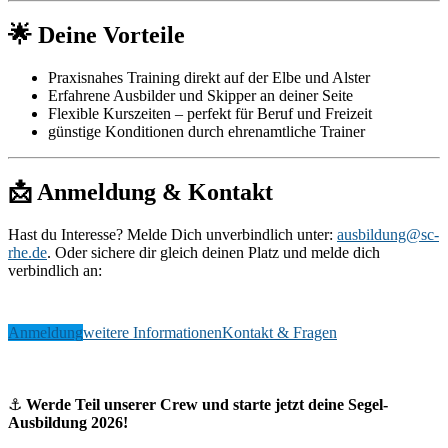
🌟 Deine Vorteile
Praxisnahes Training direkt auf der Elbe und Alster
Erfahrene Ausbilder und Skipper an deiner Seite
Flexible Kurszeiten – perfekt für Beruf und Freizeit
günstige Konditionen durch ehrenamtliche Trainer
📩 Anmeldung & Kontakt
Hast du Interesse? Melde Dich unverbindlich unter:
ausbildung@sc-
rhe.de
. Oder sichere dir gleich deinen Platz und melde dich
verbindlich an:
Anmeldung
weitere Informationen
Kontakt & Fragen
⚓
Werde Teil unserer Crew und starte jetzt deine Segel-
Ausbildung 2026!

○ ○ ○ ○ ○ ○ ○

• **WORK REQUEST**
Pictures stay out. Write out everything else in the material exactly.

• **SOLVED PROBLEM**
🌟 Deine Vorteile
Praxisnahes Training direkt auf der Elbe und Alster
Erfahrene Ausbilder und Skipper an deiner Seite
Flexible Kurszeiten – perfekt für Beruf und Freizeit
günstige Konditionen durch ehrenamtliche Trainer
📩 Anmeldung & Kontakt
Hast du Interesse? Melde Dich unverbindlich unter:
ausbildung@sc-
rhe.de
. Oder sichere dir gleich deinen Platz und melde dich
verbindlich an:
Anmeldung
weitere Informationen
Kontakt & Fragen
⚓
Werde Teil unserer Crew und starte jetzt deine Segel-
Ausbildung 2026!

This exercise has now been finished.